4. So what should the progressive education agenda be in this new Trump era?
There’s an old political adage, “you can’t fight something with nothing.” As an alternative to profit and privatization in education policy, we as a society should return to the discussion about education as a public good and subject to democratic control. There are a variety of school choice options to do that, including open enrollment magnets, in-district charters, community schools, and other innovative approaches for democratically controlled schools and choice.
For example, at Travis Heights Elementary School in Austin, Texas, the local teachers’ association served as a conduit, bringing teachers and parents together to create an in-district charter school. The Austin community created a democratically designed community-based charter using the expertise of the school's teachers, administration, and community stakeholders. By investing in the community process and building confidence among partners, Education Austin was able to bring an innovative community-based in-district charter school to fruition.
5. Are there any roadblocks for the privatization of public schools?

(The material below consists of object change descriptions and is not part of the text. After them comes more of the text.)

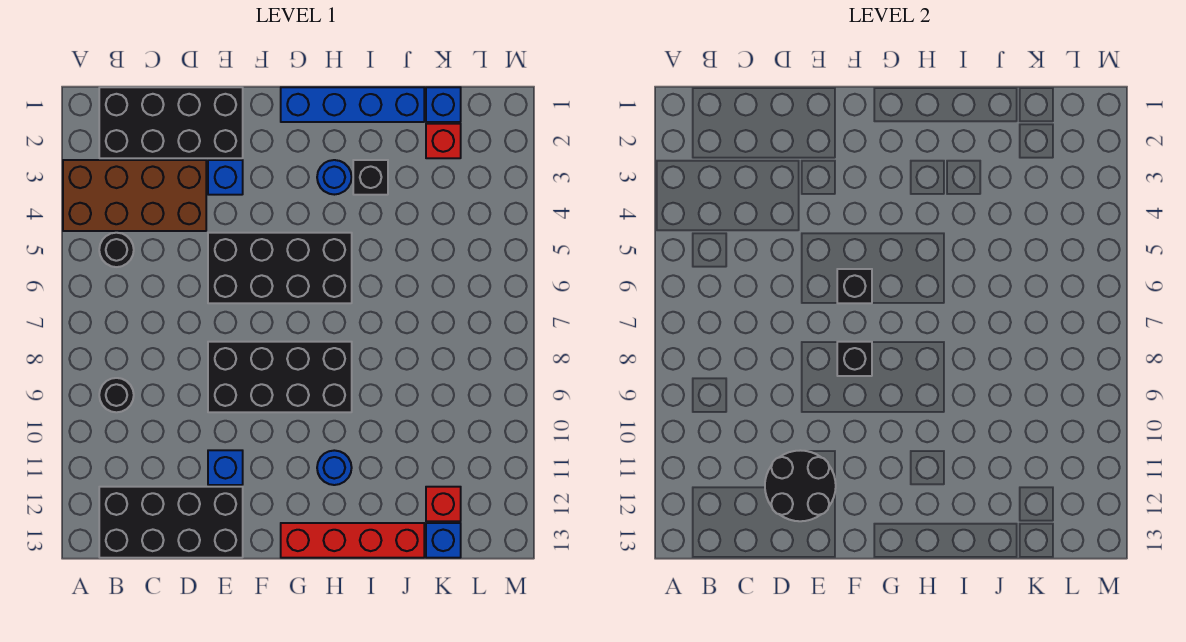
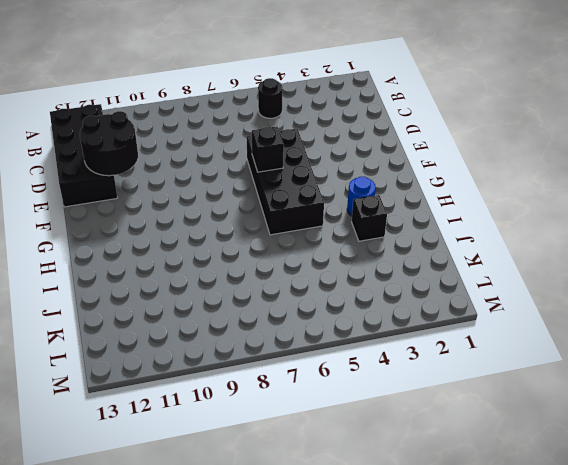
none -> brown brick A3:D4 level 1
none -> black brick B1:E2 level 1
none -> black round brick B9 level 1

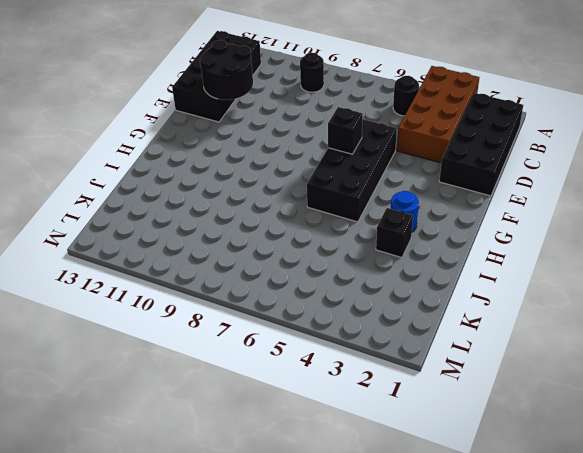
none -> blue brick E3 level 1
none -> black brick E8:H9 level 1
none -> blue brick E11 level 1

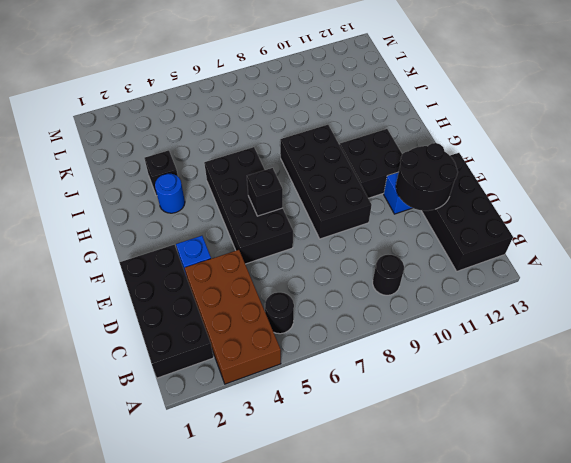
black brick F10:G11 level 1 -> none
none -> blue brick G1:J1 level 1
none -> red brick G13:J13 level 1
none -> blue round brick H11 level 1

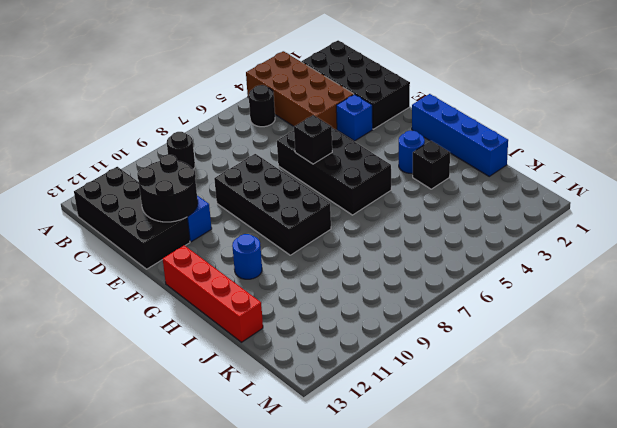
none -> blue brick K1 level 1
none -> red brick K2 level 1
none -> red brick K12 level 1

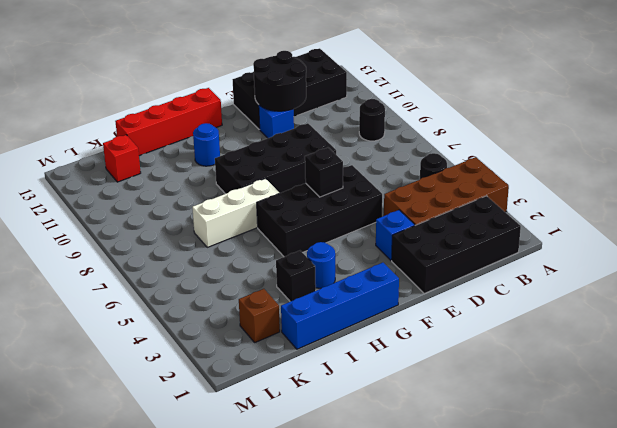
white brick H7:J7 level 1 -> none
brown brick K2 level 1 -> red brick K2 level 1
none -> blue brick K1 level 1
none -> blue brick K13 level 1
none -> black brick F8 level 2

Not only do Republicans control the presidency, the House, and the Senate, but also thirty-three governorships and both legislative chambers in thirty-two states. So what’s stopping advocates of corporate takeover and public school privatization from making money off the backs of kids and using tax dollars for unconstitutional proselytizing? The answer is us. Civil-rights organizations, including the NAACP and teachers’ associations are supporting community-based, democratically controlled education. The Trump administration, and perhaps even the courts, may make privatization of the public education system their primary educational policy agenda for the United States. During the next four years, we must engage in democratic public discourse to make democracy work for our communities and for future generations. If we don’t, democracy could die in both.